Why LIMN Stock Is Jumping Before the Bell After Liminatus’ 1.6 Billion-Share InnocsAI Deal

May 21, 2026
Why LIMN Stock Is Jumping Before the Bell After Liminatus’ 1.6 Billion-Share InnocsAI Deal

New York, May 21, 2026, 08:07 EDT

  • Liminatus Pharma agreed to buy InnocsAI in an all-stock deal, meaning it would pay with shares rather than cash.
  • The deal would issue 1.6 billion shares at $0.20 each, far above Liminatus’ listed 44.88 million shares outstanding.
  • LIMN was quoted at $0.2844 before the regular open, up 51.4% from Wednesday’s close.

Liminatus Pharma shares jumped before the bell on Thursday after the small cancer-drug developer disclosed a deal to acquire InnocsAI LLC, a privately held oncology platform, in a transaction that would massively expand its share count.

LIMN was quoted at $0.2844 in premarket trading at 8:04 a.m. EDT, up 51.4% from its Wednesday close of $0.1878, according to StockAnalysis. Premarket trading is the session before the regular Nasdaq open.

The move matters because the acquisition would give Liminatus a broader CAR-T portfolio at a time when investors have been looking for catalysts in thinly traded biotech names. CAR-T, short for chimeric antigen receptor T-cell therapy, is a cancer treatment approach that engineers a patient’s immune cells to attack cancer.

Liminatus said in a May 20 filing that InnocsAI holders would receive 1.6 billion Liminatus common shares at $0.20 per share, plus contingent value rights, or potential future payments tied to asset sales, licenses or other exits. The filing also said Valetudo Therapeutics LLC is an InnocsAI member and that Chris Kim, Liminatus’ chief executive and a director, controls Valetudo.
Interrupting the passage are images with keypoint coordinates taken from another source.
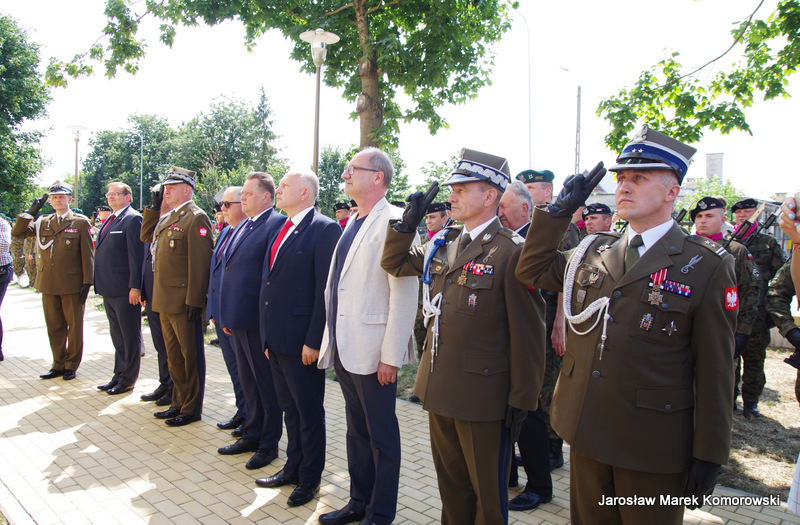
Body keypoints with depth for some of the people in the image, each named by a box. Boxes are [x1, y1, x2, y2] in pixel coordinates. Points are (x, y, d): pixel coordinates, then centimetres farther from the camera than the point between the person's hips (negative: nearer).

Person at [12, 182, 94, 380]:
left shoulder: (81, 222, -1)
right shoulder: (43, 222, 12)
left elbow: (87, 255, -3)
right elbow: (17, 233, 7)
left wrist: (87, 282, -9)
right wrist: (31, 212, -1)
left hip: (72, 285, -4)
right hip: (48, 284, 4)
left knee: (74, 326, 4)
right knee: (54, 327, 11)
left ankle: (71, 365, 16)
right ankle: (58, 364, 22)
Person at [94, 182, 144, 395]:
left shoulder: (133, 219, -12)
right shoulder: (108, 220, 17)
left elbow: (137, 255, -17)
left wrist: (135, 287, -20)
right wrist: (100, 284, 17)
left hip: (125, 290, -9)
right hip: (109, 289, 9)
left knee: (130, 336, 3)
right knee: (117, 336, 17)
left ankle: (128, 379, 12)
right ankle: (119, 375, 28)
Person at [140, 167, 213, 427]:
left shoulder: (196, 218, -14)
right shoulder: (168, 217, 14)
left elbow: (200, 263, -19)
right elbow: (146, 235, 22)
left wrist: (194, 301, -22)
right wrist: (154, 206, 11)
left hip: (183, 302, -9)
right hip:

The size of the stock payment is the market’s first issue. Google Finance listed 44.88 million Liminatus shares outstanding and a market value of $8.43 million, putting the proposed issuance at more than 35 times the existing share count before giving effect to warrants or other securities.
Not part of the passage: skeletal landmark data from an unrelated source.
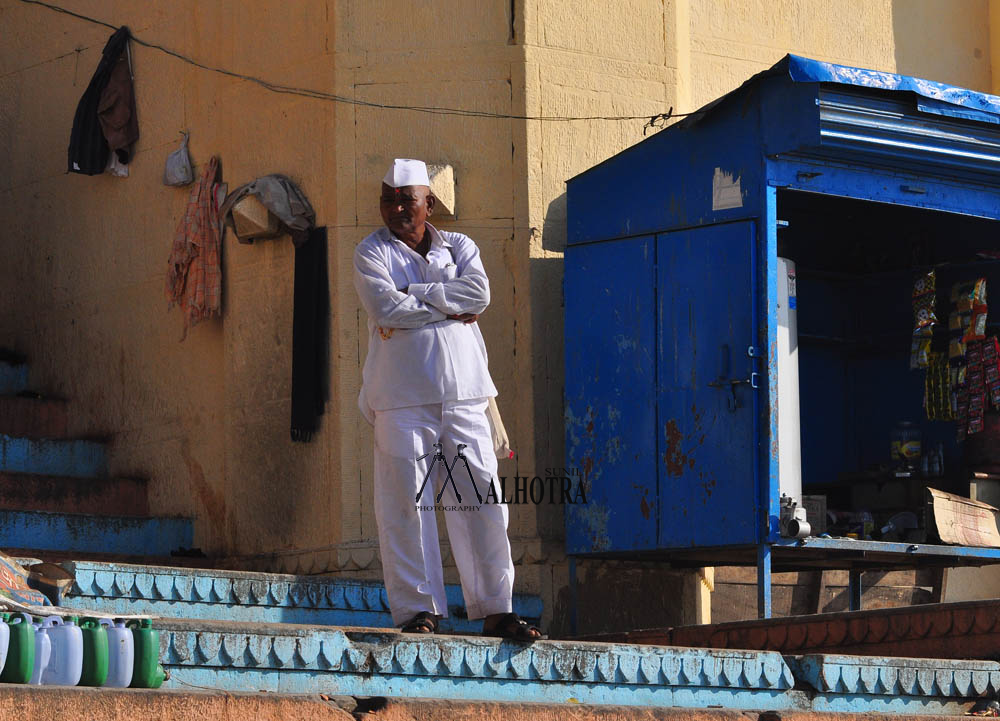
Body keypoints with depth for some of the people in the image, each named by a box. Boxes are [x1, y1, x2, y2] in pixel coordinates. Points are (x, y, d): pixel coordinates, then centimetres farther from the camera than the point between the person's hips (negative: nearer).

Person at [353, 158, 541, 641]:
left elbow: (479, 293, -4)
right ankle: (418, 610, -2)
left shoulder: (459, 247, 16)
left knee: (481, 500, 0)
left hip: (462, 393, 3)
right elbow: (387, 308, -10)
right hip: (401, 396, -2)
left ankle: (495, 609, 4)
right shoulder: (372, 253, 8)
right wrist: (448, 308, -5)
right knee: (406, 504, -6)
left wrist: (412, 296, -8)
The assets to be acquired include IBC101, a CD19xCD22 CAR-T candidate for relapsed or refractory B-cell malignancies, and INC101, a preclinical solid-tumor CAR-T program. Liminatus said IBC101 had authorization from South Korea’s Ministry of Food and Drug Safety for a Phase 1/2a study in relapsed or refractory diffuse large B-cell lymphoma.

The deal would push Liminatus into a field already led by much larger players. Gilead’s Kite unit markets Yescarta for large B-cell lymphoma, while Bristol Myers Squibb’s Breyanzi is approved for several lymphoma indications, showing the clinical and manufacturing bar that smaller entrants face.

Liminatus is still financially stretched. In its March-quarter report, the company said it had $1.91 million in cash, a $1.12 million net loss for the quarter and an accumulated deficit of nearly $40.0 million as of March 31. It also warned of “substantial doubt” about its ability to continue as a going concern, an accounting phrase meaning it may need more funding to keep operating. SEC

But the rally could break the other way. The InnocsAI transaction needs approvals, the share issuance would be highly dilutive to existing holders, Liminatus has disclosed Nasdaq compliance risk, and the company may still need fresh capital; if any of those issues worsens, Thursday’s premarket bid could fade fast.

The next filings will matter more than the first price move. Liminatus said it plans to file a registration statement and proxy statement/prospectus for stockholder approval, giving investors their next look at InnocsAI’s finances, ownership and the mechanics of a deal that, for now, has turned a sub-20-cent biotech into one of the morning’s more heavily watched micro-cap trades.